Op de foto legt Bert van den Bosch van Waterschap Zuiderzeeland de leden van het collectief de voorgeschreven milieuregels uit.
Zonder vloeistofdichte of vloeistof-kerende vloer met opvang van mestvocht en percolaatwater, mag die periode niet langer dan zes maanden zijn. Mestopslag langer dan deze periode vraagt om hoge investeringen, terwijl de mest lang niet elk jaar langer dan zes maanden zal liggen. Op woensdag 23 november 2016 heeft dit collectief van akkerbouwers en geitenhouder een bijeenkomst georganiseerd op de Caprihoeve in Lelystad, waar Waterschap Zuiderzeeland, LTO Noord, Mostert & van de Weg, Aeres Groep (CAH) en het Instituut Landbouw- en Visserijonderzoek (ILVO) uit Vlaanderen aanwezig waren om de problematiek van de vaste mestopslag te bespreken.
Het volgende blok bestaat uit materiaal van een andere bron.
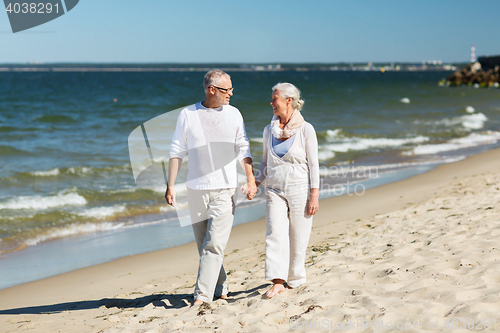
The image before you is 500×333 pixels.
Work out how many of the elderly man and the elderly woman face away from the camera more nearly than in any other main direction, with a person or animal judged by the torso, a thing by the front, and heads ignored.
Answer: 0

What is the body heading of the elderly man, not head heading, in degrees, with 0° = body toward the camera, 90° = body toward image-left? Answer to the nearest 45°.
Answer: approximately 0°

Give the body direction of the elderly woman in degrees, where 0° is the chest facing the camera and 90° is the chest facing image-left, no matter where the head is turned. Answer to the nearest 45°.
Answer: approximately 45°

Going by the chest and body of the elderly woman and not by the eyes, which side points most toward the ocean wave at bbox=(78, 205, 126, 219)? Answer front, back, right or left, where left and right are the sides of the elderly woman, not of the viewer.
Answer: right

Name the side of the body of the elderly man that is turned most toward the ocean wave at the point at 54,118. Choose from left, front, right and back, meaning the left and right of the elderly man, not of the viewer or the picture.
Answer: back

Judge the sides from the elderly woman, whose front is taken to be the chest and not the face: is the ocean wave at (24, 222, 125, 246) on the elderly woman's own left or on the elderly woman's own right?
on the elderly woman's own right

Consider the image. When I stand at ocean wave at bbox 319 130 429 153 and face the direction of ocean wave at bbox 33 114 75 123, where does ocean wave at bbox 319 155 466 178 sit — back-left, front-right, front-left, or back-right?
back-left
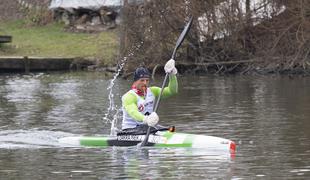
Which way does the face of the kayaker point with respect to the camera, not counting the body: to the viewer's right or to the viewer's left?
to the viewer's right

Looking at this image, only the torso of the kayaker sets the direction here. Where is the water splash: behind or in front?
behind

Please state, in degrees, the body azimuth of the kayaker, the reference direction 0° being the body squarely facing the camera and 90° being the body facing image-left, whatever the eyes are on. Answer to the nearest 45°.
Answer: approximately 315°
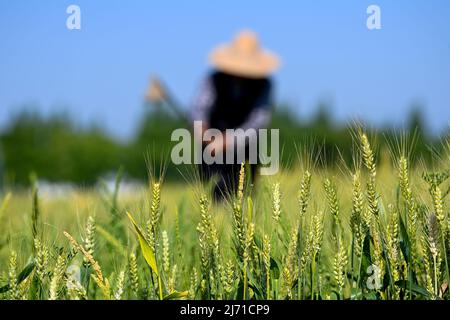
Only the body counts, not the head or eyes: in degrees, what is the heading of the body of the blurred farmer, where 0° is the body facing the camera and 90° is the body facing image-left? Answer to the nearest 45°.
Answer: approximately 0°
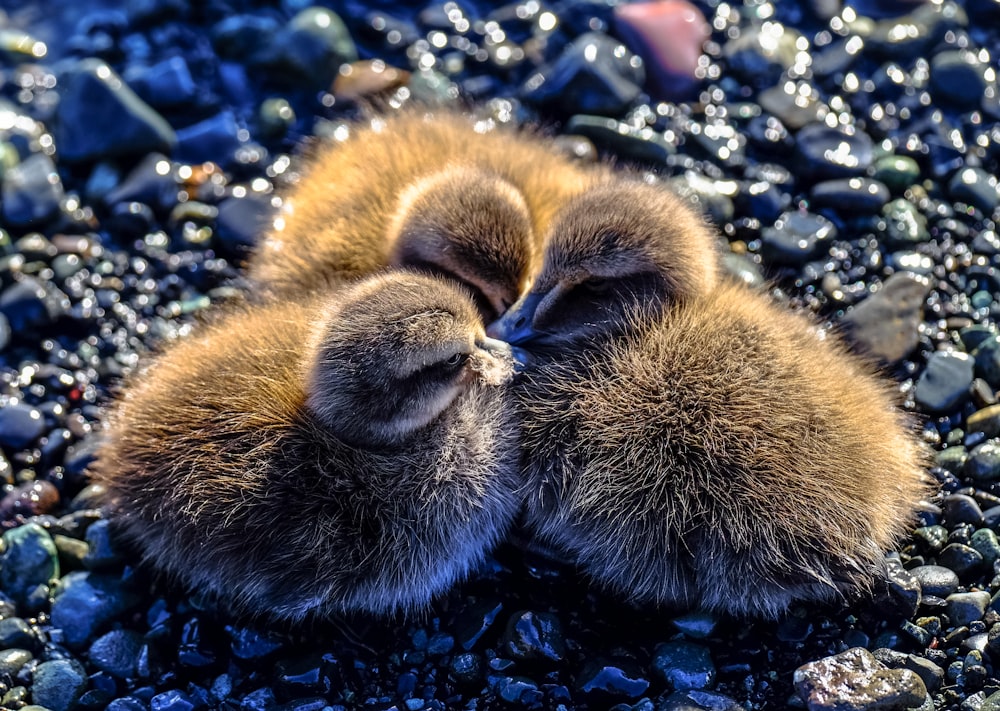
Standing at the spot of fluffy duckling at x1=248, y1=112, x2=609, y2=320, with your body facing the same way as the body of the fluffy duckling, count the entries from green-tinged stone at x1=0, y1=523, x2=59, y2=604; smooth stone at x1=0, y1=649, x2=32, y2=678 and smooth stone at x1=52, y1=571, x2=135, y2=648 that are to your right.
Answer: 3

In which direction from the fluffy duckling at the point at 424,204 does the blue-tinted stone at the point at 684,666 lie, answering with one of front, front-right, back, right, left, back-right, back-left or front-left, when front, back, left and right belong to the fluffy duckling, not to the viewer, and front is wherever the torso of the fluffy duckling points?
front

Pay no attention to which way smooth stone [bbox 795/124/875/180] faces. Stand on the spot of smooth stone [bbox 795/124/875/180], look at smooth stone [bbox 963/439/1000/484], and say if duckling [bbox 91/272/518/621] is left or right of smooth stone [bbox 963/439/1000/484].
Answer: right

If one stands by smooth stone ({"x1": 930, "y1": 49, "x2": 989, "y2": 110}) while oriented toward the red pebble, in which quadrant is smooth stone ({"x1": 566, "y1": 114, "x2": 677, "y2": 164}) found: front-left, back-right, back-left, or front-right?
front-left

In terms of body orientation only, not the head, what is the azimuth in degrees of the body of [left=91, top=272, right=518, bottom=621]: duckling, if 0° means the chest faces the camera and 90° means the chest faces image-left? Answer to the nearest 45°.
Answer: approximately 270°

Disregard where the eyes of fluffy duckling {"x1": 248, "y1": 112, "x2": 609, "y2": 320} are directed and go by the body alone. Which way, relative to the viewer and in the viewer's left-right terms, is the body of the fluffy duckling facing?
facing the viewer and to the right of the viewer

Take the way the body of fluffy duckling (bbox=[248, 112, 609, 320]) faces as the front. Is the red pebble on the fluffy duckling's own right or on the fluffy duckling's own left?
on the fluffy duckling's own left

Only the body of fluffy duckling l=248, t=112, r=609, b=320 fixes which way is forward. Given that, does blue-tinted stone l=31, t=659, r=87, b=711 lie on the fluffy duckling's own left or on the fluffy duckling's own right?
on the fluffy duckling's own right

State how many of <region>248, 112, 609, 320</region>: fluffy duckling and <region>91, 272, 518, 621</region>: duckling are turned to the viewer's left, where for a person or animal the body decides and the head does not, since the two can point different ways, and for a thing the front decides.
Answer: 0

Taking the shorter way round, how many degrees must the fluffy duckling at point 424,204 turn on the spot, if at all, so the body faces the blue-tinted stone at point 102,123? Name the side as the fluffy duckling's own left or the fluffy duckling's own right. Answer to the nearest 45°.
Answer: approximately 180°

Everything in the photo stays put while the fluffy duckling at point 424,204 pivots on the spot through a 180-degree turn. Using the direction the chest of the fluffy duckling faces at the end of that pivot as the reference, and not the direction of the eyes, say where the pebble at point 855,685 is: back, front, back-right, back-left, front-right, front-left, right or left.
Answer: back

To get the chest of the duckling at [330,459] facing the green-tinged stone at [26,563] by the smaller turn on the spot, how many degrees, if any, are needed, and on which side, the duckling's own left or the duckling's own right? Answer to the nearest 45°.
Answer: approximately 180°

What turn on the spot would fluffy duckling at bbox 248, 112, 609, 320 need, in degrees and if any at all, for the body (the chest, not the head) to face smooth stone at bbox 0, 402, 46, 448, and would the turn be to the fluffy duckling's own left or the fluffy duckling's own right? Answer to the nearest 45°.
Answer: approximately 135° to the fluffy duckling's own right

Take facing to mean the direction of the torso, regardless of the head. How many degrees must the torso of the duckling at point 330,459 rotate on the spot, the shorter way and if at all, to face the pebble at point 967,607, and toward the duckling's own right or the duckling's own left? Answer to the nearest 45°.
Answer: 0° — it already faces it

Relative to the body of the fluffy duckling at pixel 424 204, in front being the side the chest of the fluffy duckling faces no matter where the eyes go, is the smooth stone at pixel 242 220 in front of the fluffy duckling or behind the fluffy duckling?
behind

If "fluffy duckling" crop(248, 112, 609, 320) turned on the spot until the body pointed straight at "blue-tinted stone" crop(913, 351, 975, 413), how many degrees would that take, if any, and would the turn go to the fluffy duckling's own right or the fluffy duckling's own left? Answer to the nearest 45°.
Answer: approximately 45° to the fluffy duckling's own left

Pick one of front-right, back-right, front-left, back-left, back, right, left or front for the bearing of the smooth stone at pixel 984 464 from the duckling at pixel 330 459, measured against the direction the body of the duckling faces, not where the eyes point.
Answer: front
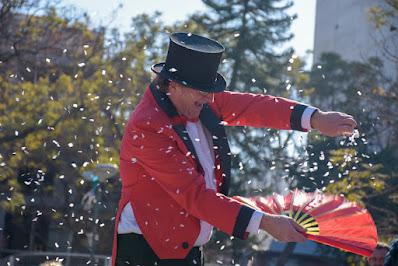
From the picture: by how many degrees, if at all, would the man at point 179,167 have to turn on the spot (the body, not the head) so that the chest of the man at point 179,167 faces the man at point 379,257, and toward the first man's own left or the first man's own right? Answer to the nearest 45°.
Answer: approximately 90° to the first man's own left
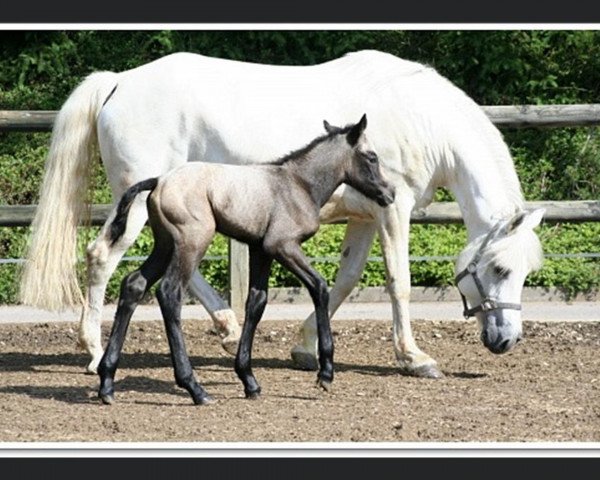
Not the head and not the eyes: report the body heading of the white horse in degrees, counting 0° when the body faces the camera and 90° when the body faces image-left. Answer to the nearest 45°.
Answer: approximately 270°

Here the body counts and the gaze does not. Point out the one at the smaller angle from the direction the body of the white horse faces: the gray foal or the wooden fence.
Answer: the wooden fence

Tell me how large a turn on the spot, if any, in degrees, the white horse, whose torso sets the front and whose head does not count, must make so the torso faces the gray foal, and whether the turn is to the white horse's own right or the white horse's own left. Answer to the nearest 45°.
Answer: approximately 90° to the white horse's own right

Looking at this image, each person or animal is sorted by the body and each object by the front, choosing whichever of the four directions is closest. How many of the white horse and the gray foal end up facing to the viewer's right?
2

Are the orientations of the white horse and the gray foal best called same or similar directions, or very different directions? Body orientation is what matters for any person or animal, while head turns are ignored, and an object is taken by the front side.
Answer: same or similar directions

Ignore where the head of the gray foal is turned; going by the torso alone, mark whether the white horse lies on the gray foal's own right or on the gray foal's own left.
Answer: on the gray foal's own left

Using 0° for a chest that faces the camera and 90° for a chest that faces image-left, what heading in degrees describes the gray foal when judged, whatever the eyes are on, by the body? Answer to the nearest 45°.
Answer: approximately 270°

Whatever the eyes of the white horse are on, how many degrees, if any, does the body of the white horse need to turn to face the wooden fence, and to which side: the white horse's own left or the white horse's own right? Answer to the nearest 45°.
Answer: approximately 45° to the white horse's own left
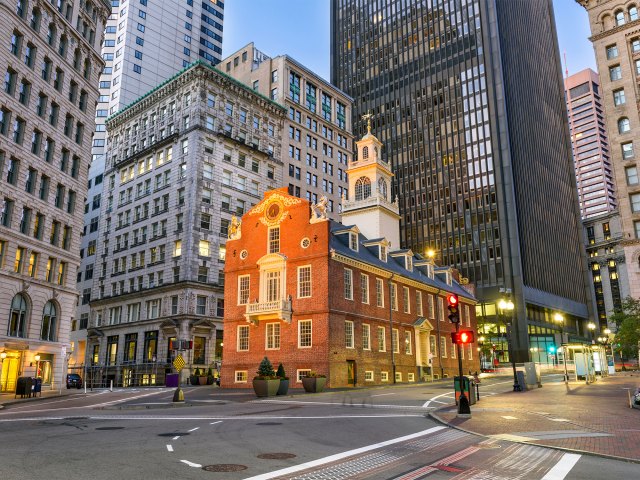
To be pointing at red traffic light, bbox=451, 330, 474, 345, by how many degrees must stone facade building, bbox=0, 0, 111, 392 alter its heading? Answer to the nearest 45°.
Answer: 0° — it already faces it

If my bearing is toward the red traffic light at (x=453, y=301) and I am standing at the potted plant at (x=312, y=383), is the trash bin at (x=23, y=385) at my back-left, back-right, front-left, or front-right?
back-right

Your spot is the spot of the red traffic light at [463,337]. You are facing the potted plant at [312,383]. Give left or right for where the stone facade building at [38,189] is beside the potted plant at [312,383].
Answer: left

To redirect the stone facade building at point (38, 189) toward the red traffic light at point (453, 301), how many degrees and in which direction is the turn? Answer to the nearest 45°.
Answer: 0° — it already faces it

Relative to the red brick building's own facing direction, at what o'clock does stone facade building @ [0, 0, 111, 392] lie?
The stone facade building is roughly at 1 o'clock from the red brick building.

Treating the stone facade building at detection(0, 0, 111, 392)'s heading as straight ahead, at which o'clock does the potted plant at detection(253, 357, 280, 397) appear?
The potted plant is roughly at 12 o'clock from the stone facade building.

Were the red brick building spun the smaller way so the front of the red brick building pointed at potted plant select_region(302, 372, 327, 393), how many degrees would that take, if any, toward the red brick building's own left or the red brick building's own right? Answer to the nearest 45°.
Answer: approximately 45° to the red brick building's own left

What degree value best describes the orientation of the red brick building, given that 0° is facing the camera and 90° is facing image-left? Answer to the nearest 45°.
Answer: approximately 45°
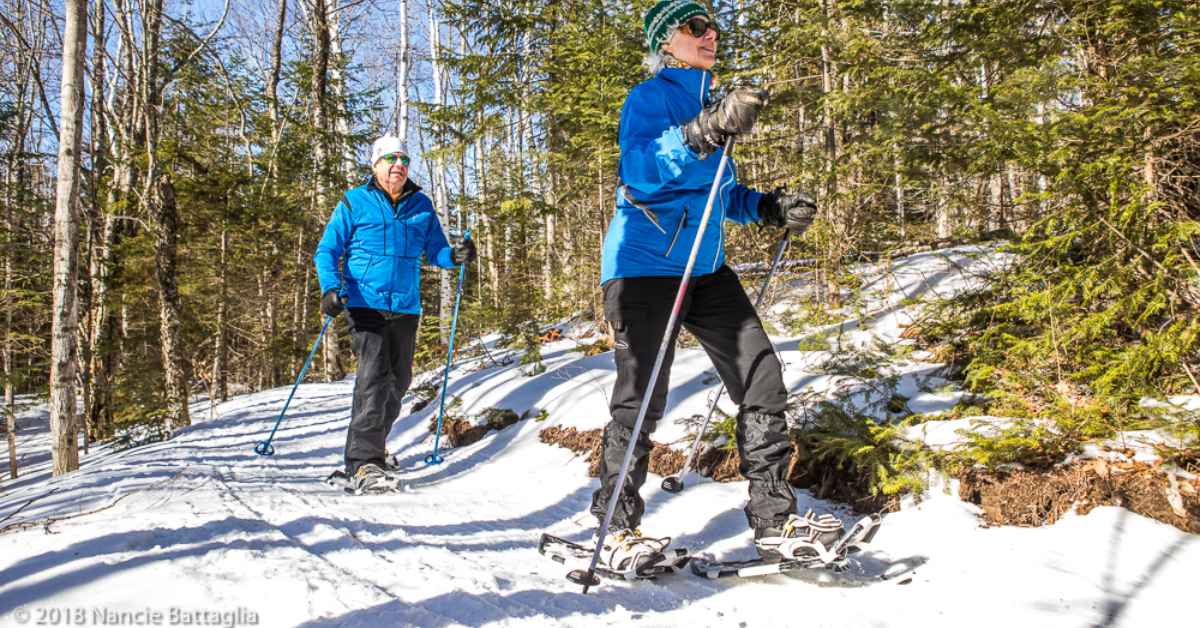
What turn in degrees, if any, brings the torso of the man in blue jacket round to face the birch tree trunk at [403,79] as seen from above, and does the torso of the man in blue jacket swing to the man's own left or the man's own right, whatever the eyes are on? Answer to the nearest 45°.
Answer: approximately 135° to the man's own left

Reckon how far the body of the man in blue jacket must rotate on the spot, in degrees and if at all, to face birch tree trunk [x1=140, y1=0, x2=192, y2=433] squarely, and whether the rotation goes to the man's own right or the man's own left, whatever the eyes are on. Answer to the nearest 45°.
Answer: approximately 180°

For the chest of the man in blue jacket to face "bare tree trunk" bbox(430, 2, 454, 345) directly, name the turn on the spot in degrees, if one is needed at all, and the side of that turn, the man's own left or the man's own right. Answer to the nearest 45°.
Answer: approximately 135° to the man's own left

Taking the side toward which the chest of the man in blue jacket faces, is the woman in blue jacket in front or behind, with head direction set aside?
in front

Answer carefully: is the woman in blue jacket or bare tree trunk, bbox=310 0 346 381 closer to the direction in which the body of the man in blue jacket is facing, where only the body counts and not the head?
the woman in blue jacket

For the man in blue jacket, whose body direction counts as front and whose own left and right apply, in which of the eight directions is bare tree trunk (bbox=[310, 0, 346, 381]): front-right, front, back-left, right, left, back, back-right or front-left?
back-left

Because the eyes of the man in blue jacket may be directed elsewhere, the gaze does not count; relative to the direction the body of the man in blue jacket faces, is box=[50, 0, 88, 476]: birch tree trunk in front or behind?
behind

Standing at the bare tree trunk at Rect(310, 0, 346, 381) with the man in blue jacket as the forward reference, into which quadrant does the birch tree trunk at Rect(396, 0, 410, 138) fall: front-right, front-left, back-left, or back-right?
back-left

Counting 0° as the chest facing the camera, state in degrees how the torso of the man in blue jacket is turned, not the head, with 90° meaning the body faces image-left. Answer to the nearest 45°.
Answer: approximately 315°
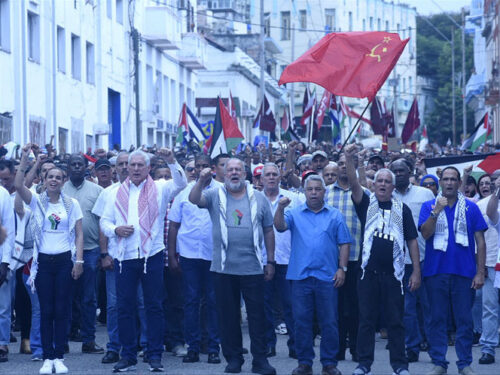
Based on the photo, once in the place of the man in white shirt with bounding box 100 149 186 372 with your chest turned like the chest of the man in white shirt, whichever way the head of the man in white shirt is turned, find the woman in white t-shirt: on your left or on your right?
on your right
Tijdens de bijeenkomst zijn praktische en economisch haalbare maatregelen besproken om vaste mest op te slaan, zodat af- en uitspoeling van nutriënten naar de bodem en het oppervlaktewater niet meer plaatsvindt én wordt voldaan aan de milieuregels. Centraal stond een onderzoek van de Vlaamse onderzoekers Koen Willekens en Bert Reubens van ILVO. Zij hebben het Vlaamse onderzoek over de opslag van vaste mest op de kopakker toegelicht. Het goed opslaan van vaste mest heeft een belangrijk doel: de nutriënten blijven behouden in de mesthoop, wat goed is voor het milieu én voor de akkerbouwer. Door de hoop goed af te dekken tegen regenwater en eventueel structuurrijk materiaal bij te mengen, wordt er een stabieler eindproduct verkregen. Dit komt ten goede aan de kwaliteit van de mest en de uitspoeling van stikstof is dan zeer beperkt. Uit het Vlaamse onderzoek is gebleken dat dan slechts 0,3 tot 4,2% van de totale hoeveelheid stikstof uit de hoop is weggespoeld naar het milieu. Het afdekken van de mesthoop tegen regenwater is daarom een hele belangrijke maatregel! Akkerbouwer Gert-Jan van Dongen heeft het afgelopen teeltseizoen hiermee geëxperimenteerd door gebruik te maken van TopTex en Betacal op zijn geitenmestopslag. Geitenhouder Wim van Wageningen: “Het was een leerzame bijeenkomst en we zien veel aanknopingspunten om het probleem succesvol aan te pakken met vooral ook wederzijds voordeel voor alle betrokkenen.”
Ruilen of samenwerken?
De zes akkerbouwers en de geitenhouder uit Flevoland vormen een bijzonder samenwerkingsverband. Naast het afnemen van mest en het leveren van stro, experimenteren de akkerbouwers met grasklaverteelt voor ruwvoer. Onder het motto “Ga je ruilen of samenwerken?” zijn de ondernemers aan de slag gegaan. Twee tot drie keer per jaar komen zij samen om de planning van mest en stro te bespreken en worden de kuiluitslagen van de grasklaver besproken.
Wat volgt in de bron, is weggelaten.